Generasi baru akan tetap saja mengalami kesulitan produktif. Ini terjadi bukan karena “kekangan” dari sektor kekuasaan yang arogan, melainkan berupa sikap-sikap keseharian kita yang gagal menciptakan iklim produktif yang bersentuhan langsung dengan kalangan muda. Percakapan yang tidak menggugah aspirasi penemuan baru di ruang-ruang pendidikan; sikap-sikap defensif yang mereduksi hak-hak anak-anak kita di bidang-bidang yang mewadahi talenta mereka, adalah bentuk-bentuk dari “iklim sosial” yang melemahkan proses “menjadi unggul” sebagai bangsa.
Kita cenderung abai dengan kondisi ini, dan terlalu percaya dengan normalitas zaman yang demikian terbuka terhadap informasi dan komunikasi; sembari yakin bahwa teknologi adalah jawaban atas segalanya. Fatal, bukan? Justru, teknologi adalah “alat” bagi sebuah pencapaian atas kepentingan (interests) tertentu. Bangsa-bangsa seperti China, India, Korea Selatan, Singapore, dan,–-yang paling fenomenal 20 tahun terakhir ini—Vietnam, mereka semuanya sangat jelas berhasil merasuki jiwa bangsanya dengan “interest” abad 21. Kalau kita cermati di CNN misalnya, sangat terasa bagaimana Vietnam dewasa ini menggerakkan ekonomi globalnya. Jika Anda kunjungi beberapa kampus terbaik di dunia, Anda akan rasakan bagaimana interest itu dikerjakan oleh kalangan muda Vietnam yang sedang belajar.
Mimpi untuk melahirkan etos “pergaulan dunia” di kalangan muda kita, termasuk di Gorontalo, sudah harus dikerjakan lebih progresif. Jangan lagi dengan retorika, tapi sudah harus ditancapkan sebagai “panggilan etis” kegenerasian. Dengan segala maaf, cakrawala seperti ini masih bergerak di skala kecil, terutama di kalangan keluarga berada yang dan yang terdidik –itu pun, saya kira, belum merata–. Jika ini yang terus membesar, daerah kita hanya akan menjadi “daerah pinggiran” yang hanya bergerak dan membangun karena negara masih bergerak dan “memberi” sepenggal potongan (persentasi) kue APBN republik ini.

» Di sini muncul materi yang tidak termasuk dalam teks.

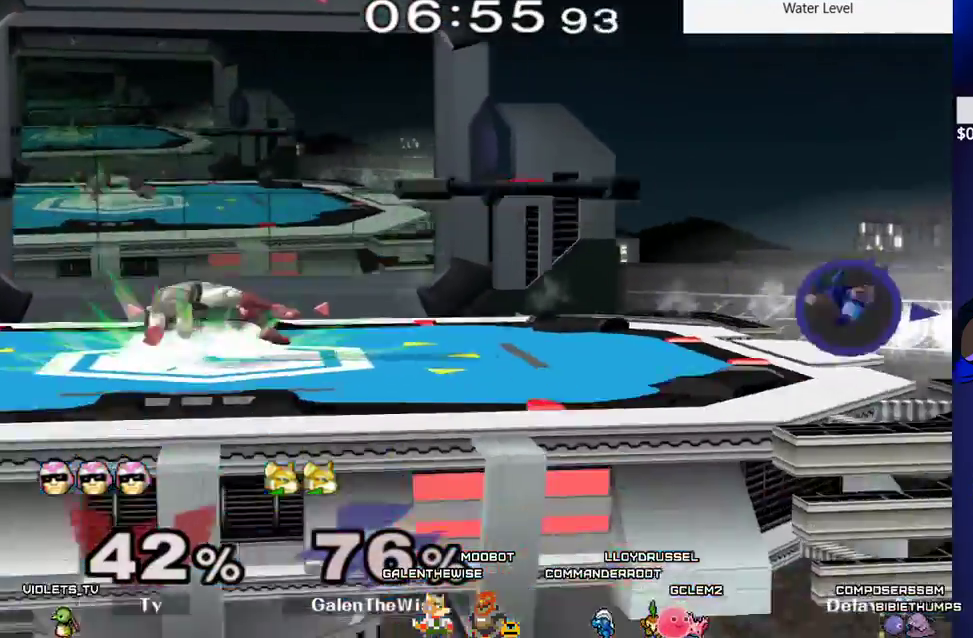
{"dt_ms": 500, "buttons": ["B", "DPAD_DOWN", "DPAD_LEFT"], "events": [[367, "DPAD_DOWN", "down"], [433, "B", "down"]]}
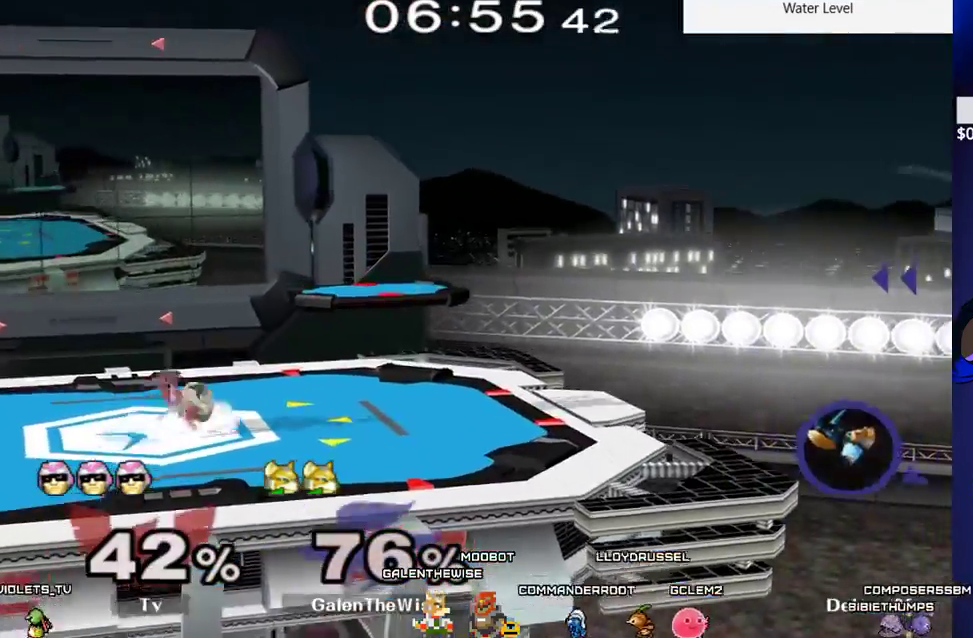
{"dt_ms": 500, "buttons": ["DPAD_LEFT"], "events": [[17, "B", "up"], [33, "DPAD_DOWN", "up"], [100, "X", "down"], [450, "X", "up"]]}
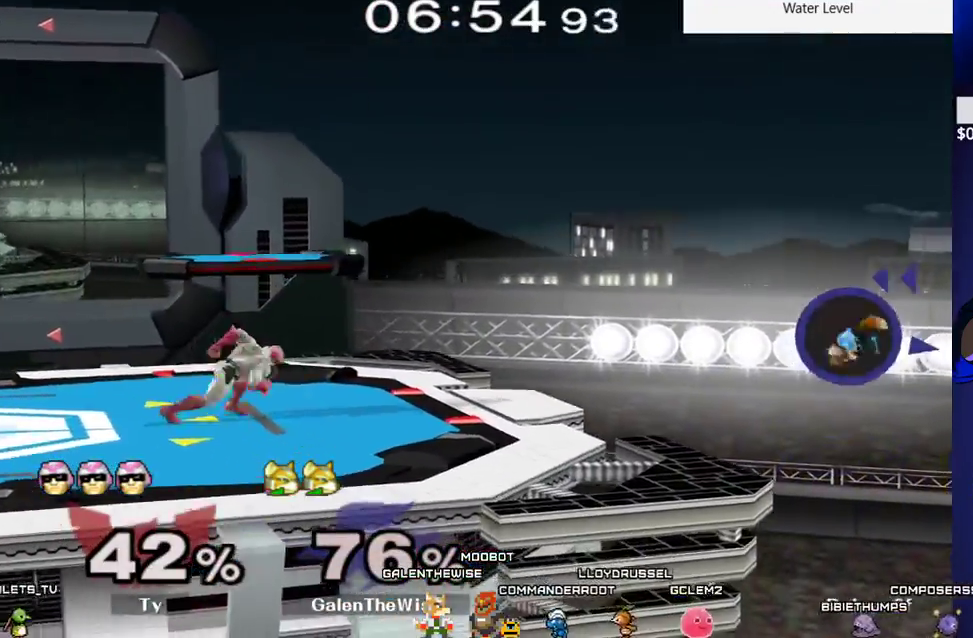
{"dt_ms": 500, "buttons": ["B", "DPAD_UP", "DPAD_LEFT"], "events": [[100, "DPAD_UP", "down"], [133, "B", "down"]]}
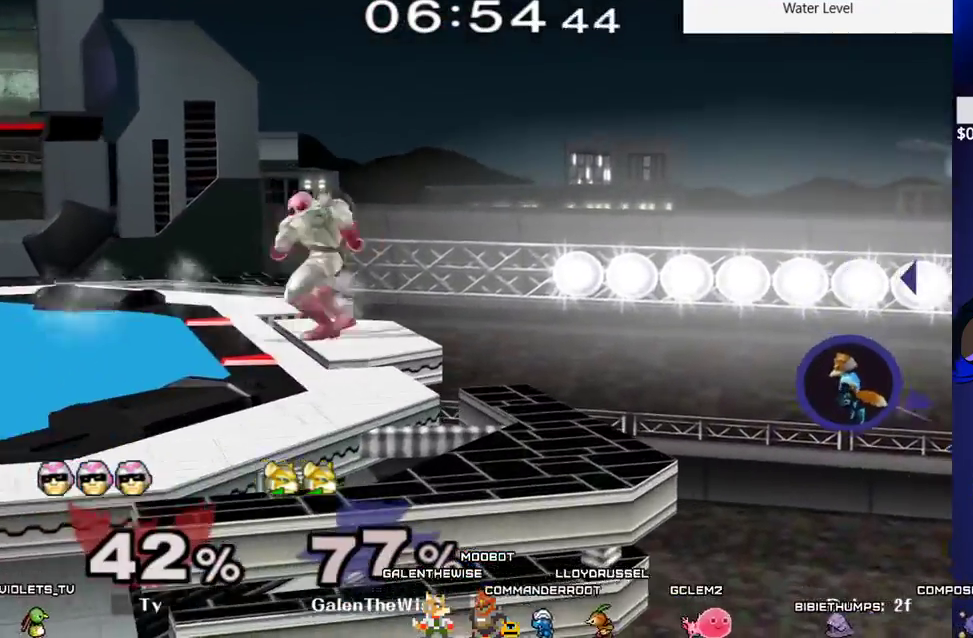
{"dt_ms": 500, "buttons": ["B", "DPAD_UP", "DPAD_LEFT"], "events": []}
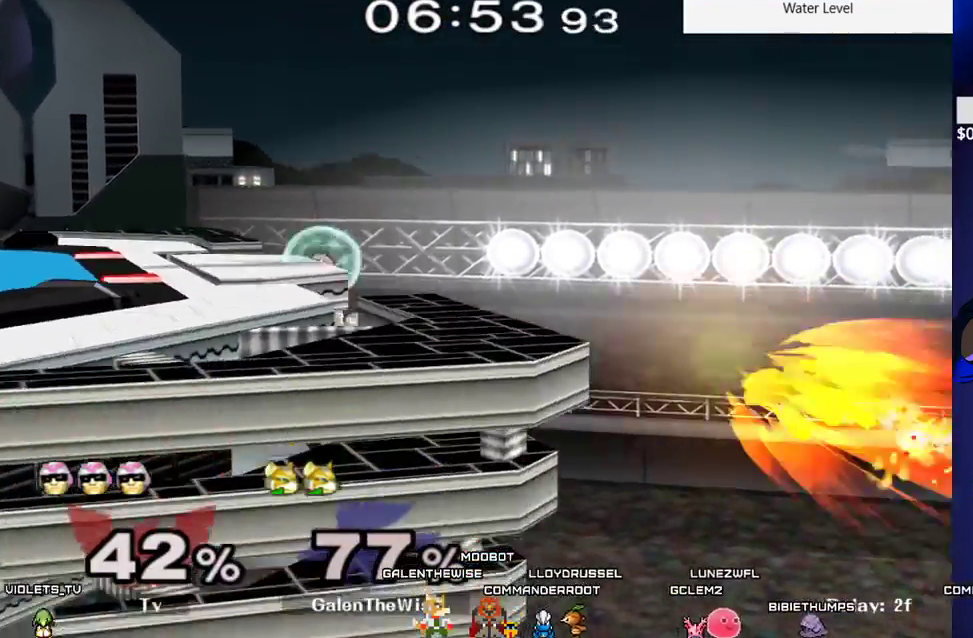
{"dt_ms": 500, "buttons": ["L1", "DPAD_LEFT"], "events": [[167, "B", "up"], [183, "DPAD_UP", "up"], [383, "L1", "down"]]}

Tak ada yang salah dengan jatah negara dan hak pembangunan untuk daerah, tapi dengan itu pula kita mestilah membuka mata tentang daya saing dan produktivitas kita. Bahkan, yang harus intens kita renungkan, bahwa dengan “kue APBN” itu juga kita berkelahi satu sama lain, berebutan di kursi-kursi kekuasaan dan kewenangan, serta sebagiannya memilih menjadi pemain luar yang lincah (ikut) menyedot rente-rente ekonomi di sisi-sisi sampingnya. Percakapkanlah dengan serius tentang kesenjangan dan kemiskinan kita; tentang mutu hidup masyarakat kita di berbagai tingkatan.
Belum banyak yang berubah secara fundamental. Secara mentalitas, yang tercipta di tingkat lokal justru mental “menunggu” dan “meminta”, bukan etos bergerak dan menggerakkan. Yang terjadi adalah apatisme terhadap gagasan perubahan. Yang banyak kita rayakan adalah klik kelompok yang peka dengan cara-cara jangka pendek di medan kuasa dan kapital. Figur-figur status quo masih melilit banyak sumberdaya dan institusi. Terpampang jarak besar antara keIndonesiaan yang hendak jadi kekuatan ekonomi dunia tetapi terhalang oleh lemahnya kepemimpinan regional dan lokal yang mampu “membaca” perubahan besar.
Posisi (hirarki kewenangan) lebih dipentingkan karena akumulasi kuasa daripada posisioning (ruang gerak) yang mementingkan peran-berdampak yang mensyaratkan misi perbaikan yang konsisten. Jika posisi lebih banyak dikuasai oleh “periode” dan “persepsi kelompok”, maka posisioning dilingkupi oleh aspirasi bergerak dalam ukuran “zaman baru” dan “panggilan generasi”. Itulah yang dikerjakan pemimpin sejati. Cobalah Anda periksa di sekeliling Anda! Sepertinya pejabat makin banyak, tapi pemimpin terasa makin sedikit. Bagaimana?